**原典資料**
+ + +
住宅ローン減税やエコカー減税の延長、固定資産税の軽減策(2021年が土地などの評価替えの年であるため)、デジタルトランスフォーメイションへの投資に対する優遇税制などが並びます。記事に書かれている「主な検討項目」を見る限りでは減税、負担軽減措置、非課税措置、優遇税制の延長や創設が多いようです。一方で「巨大IT企業を対象とした国際課税のあり方」も検討項目に並んでいます。
また、電子申告の推進(記事では「電子化の推進」)、税務手続における押印の廃止も検討項目にあげられています。
電子申告の推進と言えば、私がまだ大分大学教育福祉科学部の講師であった1998年か1999年、日本税務研究センターの電子申告に関する研究会へのお誘いを受けて「ドイツの電子申告制度」という論文を書いたことがあります(その後、税務弘報2001年1月号に「ドイツの電子申告制度における現状と課題」として掲載されました)。DATEV(Datenverarbeitungsorganisation des steuerberatenden Berufs in der Bundesrepublik Deutschland eG)方式およびELSTER(elektronische Steuererklärung)方式について記したのですが、日本ではあまり資料を入手することができないということで、インターネットでドイツのサイトを見て、ついにはドイツ連邦税理士会に手紙を書き、丁寧な御教示、さらに当時日本では入手しえなかった資料を送っていただいたことを、今でも覚えています。それから20年、日本でも電子申告制度が存在していますが、何処まで定着したのでしょうか。
+ + +
**提供資料**
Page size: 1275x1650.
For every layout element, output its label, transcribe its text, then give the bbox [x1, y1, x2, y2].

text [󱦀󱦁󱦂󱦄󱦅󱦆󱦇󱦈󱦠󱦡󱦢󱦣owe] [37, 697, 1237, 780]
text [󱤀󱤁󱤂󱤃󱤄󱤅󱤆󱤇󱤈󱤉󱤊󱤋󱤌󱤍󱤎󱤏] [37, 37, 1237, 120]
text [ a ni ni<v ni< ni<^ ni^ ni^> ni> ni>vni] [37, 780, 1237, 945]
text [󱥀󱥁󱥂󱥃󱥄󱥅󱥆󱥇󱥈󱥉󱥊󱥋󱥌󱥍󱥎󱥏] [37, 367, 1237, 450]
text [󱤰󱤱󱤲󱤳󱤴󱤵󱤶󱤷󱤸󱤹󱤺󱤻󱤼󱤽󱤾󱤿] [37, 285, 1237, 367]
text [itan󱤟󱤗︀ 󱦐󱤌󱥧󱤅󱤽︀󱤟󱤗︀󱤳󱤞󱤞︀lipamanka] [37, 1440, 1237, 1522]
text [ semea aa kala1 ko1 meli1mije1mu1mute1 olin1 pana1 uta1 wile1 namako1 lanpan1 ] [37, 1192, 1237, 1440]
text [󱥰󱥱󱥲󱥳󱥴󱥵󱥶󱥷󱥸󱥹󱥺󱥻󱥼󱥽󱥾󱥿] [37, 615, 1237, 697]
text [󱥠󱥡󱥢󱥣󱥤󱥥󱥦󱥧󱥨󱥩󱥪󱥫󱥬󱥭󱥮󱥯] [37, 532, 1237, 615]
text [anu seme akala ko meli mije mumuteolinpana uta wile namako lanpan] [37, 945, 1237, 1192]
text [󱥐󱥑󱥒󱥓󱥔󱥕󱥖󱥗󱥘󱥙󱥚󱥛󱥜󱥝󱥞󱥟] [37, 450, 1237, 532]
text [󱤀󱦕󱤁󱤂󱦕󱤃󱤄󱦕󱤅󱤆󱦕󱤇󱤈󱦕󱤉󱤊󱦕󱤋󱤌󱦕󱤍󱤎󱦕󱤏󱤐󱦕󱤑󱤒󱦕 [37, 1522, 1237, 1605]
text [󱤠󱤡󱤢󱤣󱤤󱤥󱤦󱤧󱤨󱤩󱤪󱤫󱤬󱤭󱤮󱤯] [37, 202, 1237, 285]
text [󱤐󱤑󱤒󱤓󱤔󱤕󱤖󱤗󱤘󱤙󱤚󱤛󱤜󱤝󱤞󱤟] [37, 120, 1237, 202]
+ + +
**課題の説明**
税制改正と電子申告についての文章から、「住宅ローン減税やエコカー減税」で始まり「検討項目にあげられています。」まで続く部分を、一字も変えずに返してください。

**解答全文**
住宅ローン減税やエコカー減税の延長、固定資産税の軽減策(2021年が土地などの評価替えの年であるため)、デジタルトランスフォーメイションへの投資に対する優遇税制などが並びます。記事に書かれている「主な検討項目」を見る限りでは減税、負担軽減措置、非課税措置、優遇税制の延長や創設が多いようです。一方で「巨大IT企業を対象とした国際課税のあり方」も検討項目に並んでいます。
また、電子申告の推進(記事では「電子化の推進」)、税務手続における押印の廃止も検討項目にあげられています。